- [Text under study]
This TRANSACTION AND MANAGEMENT FEE AGREEMENT (this “ Agreement ”) is dated as of October 28, 2008 and is between Sky Merger Sub Corporation, a Delaware corporation (together with its successors, the “ Company ”), and Blackstone Management Partners V L.L.C., a Delaware limited liability company (“ BMP ”).
1. The Company has entered into an Agreement and Plan of Merger, dated as of June 18, 2008, as it may be amended, supplemented or modified (the “ Merger Agreement ”), by among Sky Acquisition LLC, a Delaware limited liability company (“ Parent ”), the Company, and Apria Healthcare Group Inc., a Delaware corporation (“ Apria ”).
2. In accordance with the Merger Agreement, the Company is merging with and into Apria (the “ Merger ”), with Apria surviving the Merger. As a result, Apria shall succeed to and assume all the rights and obligations of the Company in accordance with the Merger, including the obligations set forth in this Agreement. References in this Agreement to the Company encompass Apria after the Merger.
3. BMP has expertise in the areas of finance, strategy, investment, acquisitions and other matters relating to the Company, Apria and their business and has facilitated the Merger and certain other related transactions (collectively, the “ Transactions ”) through its provision of financial and structural analysis, due diligence investigations, other advice and negotiation assistance with all relevant parties to the Transactions. BMP has also provided advice and negotiation assistance with relevant parties in connection with the financing of the Transactions as contemplated by the Merger Agreement.
4. The Company desires to avail itself, for the term of this Agreement, of BMP’s expertise in providing financial and structural analysis, due diligence investigations, corporate strategy, other advice and negotiation assistance, which the Company believes will be beneficial to it, and BMP desires to provide the services to the Company as set forth in this Agreement in consideration of the payment of the fees described below.

- [Task requirements]
a: Quote the fee agreement word for word, from "1. The Company" up to and including "after the Merger.".
b: Lay out the listing's lines, from the line with "Пример инвентаризационной описи в Word" up to and including the line with "### Преимущества и недостатки Word", as a JSON list of strings with one string per line, omitting blank lines.

- [Information shown]
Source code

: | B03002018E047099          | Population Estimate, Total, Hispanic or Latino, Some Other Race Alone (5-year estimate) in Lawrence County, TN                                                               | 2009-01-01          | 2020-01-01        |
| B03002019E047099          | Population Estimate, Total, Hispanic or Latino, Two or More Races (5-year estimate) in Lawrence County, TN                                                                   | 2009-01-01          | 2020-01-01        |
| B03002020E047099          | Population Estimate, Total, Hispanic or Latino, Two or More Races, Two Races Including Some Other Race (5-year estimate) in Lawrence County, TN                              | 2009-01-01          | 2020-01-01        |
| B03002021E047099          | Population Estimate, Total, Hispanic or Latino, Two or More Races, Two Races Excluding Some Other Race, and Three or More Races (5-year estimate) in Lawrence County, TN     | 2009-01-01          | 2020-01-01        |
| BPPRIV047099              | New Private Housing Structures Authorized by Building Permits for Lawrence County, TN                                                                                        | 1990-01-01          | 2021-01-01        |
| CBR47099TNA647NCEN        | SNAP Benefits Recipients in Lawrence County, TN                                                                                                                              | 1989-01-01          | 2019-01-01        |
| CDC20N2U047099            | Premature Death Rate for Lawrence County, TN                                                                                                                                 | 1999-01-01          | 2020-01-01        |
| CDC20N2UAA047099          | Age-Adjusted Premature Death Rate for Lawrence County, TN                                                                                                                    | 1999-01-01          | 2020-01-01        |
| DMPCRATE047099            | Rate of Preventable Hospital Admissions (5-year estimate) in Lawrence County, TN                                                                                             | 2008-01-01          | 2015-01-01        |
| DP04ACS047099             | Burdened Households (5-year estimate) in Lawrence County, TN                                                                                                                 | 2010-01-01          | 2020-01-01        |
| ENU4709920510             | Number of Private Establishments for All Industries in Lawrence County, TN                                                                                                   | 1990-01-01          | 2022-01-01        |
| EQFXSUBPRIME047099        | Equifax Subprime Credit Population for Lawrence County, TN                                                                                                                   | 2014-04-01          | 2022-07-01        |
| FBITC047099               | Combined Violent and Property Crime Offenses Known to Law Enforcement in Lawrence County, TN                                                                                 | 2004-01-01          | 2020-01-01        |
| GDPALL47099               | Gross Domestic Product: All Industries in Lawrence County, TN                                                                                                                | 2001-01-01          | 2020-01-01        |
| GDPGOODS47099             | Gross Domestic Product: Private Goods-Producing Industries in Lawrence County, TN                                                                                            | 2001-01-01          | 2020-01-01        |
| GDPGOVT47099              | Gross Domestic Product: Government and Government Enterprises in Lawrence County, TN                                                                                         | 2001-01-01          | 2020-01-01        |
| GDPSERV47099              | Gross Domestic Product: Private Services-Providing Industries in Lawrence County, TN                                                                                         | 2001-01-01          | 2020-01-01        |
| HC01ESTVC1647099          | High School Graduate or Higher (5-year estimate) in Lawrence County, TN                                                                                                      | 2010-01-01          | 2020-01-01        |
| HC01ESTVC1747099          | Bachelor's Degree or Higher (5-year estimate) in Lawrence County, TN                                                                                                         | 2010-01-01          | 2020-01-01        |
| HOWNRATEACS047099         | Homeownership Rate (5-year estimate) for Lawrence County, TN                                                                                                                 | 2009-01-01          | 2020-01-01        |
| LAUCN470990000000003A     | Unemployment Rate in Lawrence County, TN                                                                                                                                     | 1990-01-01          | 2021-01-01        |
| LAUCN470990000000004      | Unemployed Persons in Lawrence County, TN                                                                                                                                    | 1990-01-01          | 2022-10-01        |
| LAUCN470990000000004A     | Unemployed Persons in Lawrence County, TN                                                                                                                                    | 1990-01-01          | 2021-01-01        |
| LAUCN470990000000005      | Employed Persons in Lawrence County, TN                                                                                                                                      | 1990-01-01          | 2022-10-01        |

--

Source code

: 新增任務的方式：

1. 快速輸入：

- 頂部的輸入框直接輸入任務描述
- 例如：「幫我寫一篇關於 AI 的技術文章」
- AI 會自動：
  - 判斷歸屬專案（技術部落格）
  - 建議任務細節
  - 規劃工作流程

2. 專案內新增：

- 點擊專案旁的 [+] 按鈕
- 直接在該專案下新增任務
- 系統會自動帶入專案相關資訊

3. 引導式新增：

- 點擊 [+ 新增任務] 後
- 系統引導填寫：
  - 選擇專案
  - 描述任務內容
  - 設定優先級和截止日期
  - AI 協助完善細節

* * *

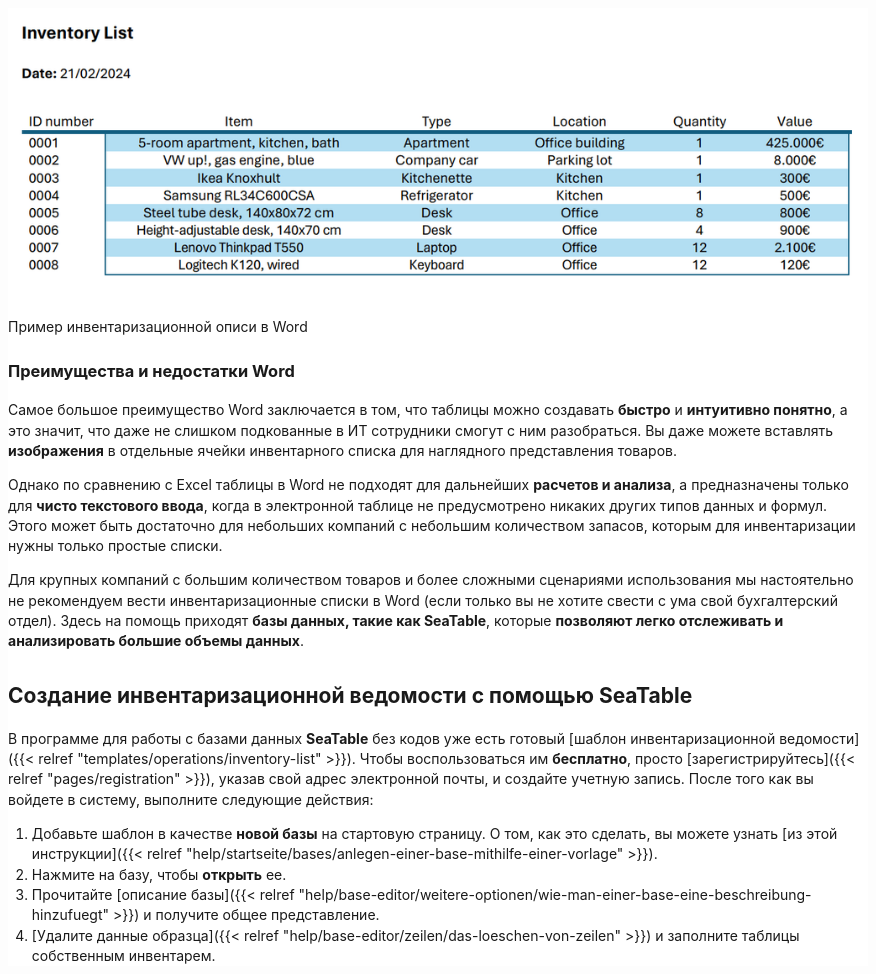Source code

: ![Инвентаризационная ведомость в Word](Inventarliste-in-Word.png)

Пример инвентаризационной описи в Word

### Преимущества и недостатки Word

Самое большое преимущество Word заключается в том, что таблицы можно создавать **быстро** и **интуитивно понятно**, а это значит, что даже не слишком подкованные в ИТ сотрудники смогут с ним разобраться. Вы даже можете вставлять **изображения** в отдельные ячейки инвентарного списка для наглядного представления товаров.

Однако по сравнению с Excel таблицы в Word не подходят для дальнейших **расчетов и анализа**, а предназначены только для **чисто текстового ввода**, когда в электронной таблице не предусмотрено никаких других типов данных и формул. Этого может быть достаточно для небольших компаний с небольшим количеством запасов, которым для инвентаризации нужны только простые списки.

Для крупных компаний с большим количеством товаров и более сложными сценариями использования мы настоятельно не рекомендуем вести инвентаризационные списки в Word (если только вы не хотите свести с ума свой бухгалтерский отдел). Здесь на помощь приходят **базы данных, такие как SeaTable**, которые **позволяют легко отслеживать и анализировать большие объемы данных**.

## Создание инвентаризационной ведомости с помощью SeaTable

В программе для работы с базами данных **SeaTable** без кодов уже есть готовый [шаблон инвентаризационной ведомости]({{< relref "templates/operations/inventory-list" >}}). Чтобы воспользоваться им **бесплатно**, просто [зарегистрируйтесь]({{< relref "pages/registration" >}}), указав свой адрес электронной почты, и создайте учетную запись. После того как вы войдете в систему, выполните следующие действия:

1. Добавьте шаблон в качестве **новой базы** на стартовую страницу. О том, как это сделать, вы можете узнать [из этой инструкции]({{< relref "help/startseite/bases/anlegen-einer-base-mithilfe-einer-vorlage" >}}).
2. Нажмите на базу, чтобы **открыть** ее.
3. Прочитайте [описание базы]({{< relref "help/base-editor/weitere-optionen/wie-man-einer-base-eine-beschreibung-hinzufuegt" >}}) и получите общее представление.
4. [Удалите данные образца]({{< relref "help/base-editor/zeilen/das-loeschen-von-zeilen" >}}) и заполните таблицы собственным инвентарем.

- [Answers to the exercise]
a:
1. The Company has entered into an Agreement and Plan of Merger, dated as of June 18, 2008, as it may be amended, supplemented or modified (the “ Merger Agreement ”), by among Sky Acquisition LLC, a Delaware limited liability company (“ Parent ”), the Company, and Apria Healthcare Group Inc., a Delaware corporation (“ Apria ”).
2. In accordance with the Merger Agreement, the Company is merging with and into Apria (the “ Merger ”), with Apria surviving the Merger. As a result, Apria shall succeed to and assume all the rights and obligations of the Company in accordance with the Merger, including the obligations set forth in this Agreement. References in this Agreement to the Company encompass Apria after the Merger.

b:
[
  "Пример инвентаризационной описи в Word",
  "### Преимущества и недостатки Word"
]